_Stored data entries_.
━━━━━━━━━━

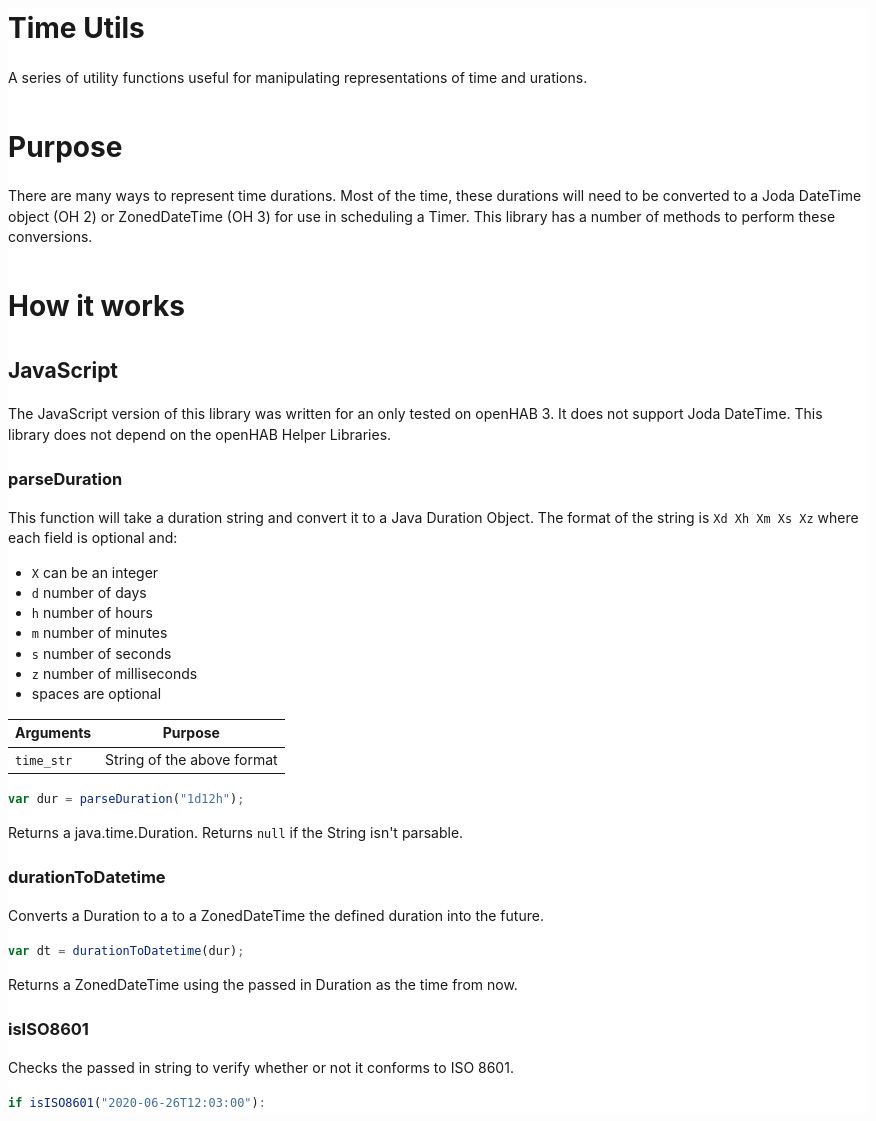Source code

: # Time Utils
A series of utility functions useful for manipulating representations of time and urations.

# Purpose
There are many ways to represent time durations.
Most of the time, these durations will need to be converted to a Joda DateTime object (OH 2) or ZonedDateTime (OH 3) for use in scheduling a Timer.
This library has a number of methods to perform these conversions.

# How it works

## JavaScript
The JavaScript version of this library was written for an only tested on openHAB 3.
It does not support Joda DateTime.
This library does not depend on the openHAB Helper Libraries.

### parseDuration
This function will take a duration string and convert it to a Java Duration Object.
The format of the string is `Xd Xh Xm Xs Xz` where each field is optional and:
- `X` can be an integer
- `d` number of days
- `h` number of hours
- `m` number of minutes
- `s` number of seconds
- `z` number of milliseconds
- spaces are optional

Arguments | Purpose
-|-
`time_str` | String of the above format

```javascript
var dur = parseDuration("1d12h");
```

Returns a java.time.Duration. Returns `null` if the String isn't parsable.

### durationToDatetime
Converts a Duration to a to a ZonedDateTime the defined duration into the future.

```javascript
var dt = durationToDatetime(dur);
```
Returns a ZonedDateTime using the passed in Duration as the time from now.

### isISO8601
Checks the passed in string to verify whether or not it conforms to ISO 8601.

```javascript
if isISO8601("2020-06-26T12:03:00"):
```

━━━━━━━━━━

_Goal of the exercise_.
Find the line that contains "## JavaScript". Write out that line and every line after it through the end of the data, exactly, and nothing else.

_Problem solution_.
## JavaScript
The JavaScript version of this library was written for an only tested on openHAB 3.
It does not support Joda DateTime.
This library does not depend on the openHAB Helper Libraries.

### parseDuration
This function will take a duration string and convert it to a Java Duration Object.
The format of the string is `Xd Xh Xm Xs Xz` where each field is optional and:
- `X` can be an integer
- `d` number of days
- `h` number of hours
- `m` number of minutes
- `s` number of seconds
- `z` number of milliseconds
- spaces are optional

Arguments | Purpose
-|-
`time_str` | String of the above format

```javascript
var dur = parseDuration("1d12h");
```

Returns a java.time.Duration. Returns `null` if the String isn't parsable.

### durationToDatetime
Converts a Duration to a to a ZonedDateTime the defined duration into the future.

```javascript
var dt = durationToDatetime(dur);
```
Returns a ZonedDateTime using the passed in Duration as the time from now.

### isISO8601
Checks the passed in string to verify whether or not it conforms to ISO 8601.

```javascript
if isISO8601("2020-06-26T12:03:00"):
```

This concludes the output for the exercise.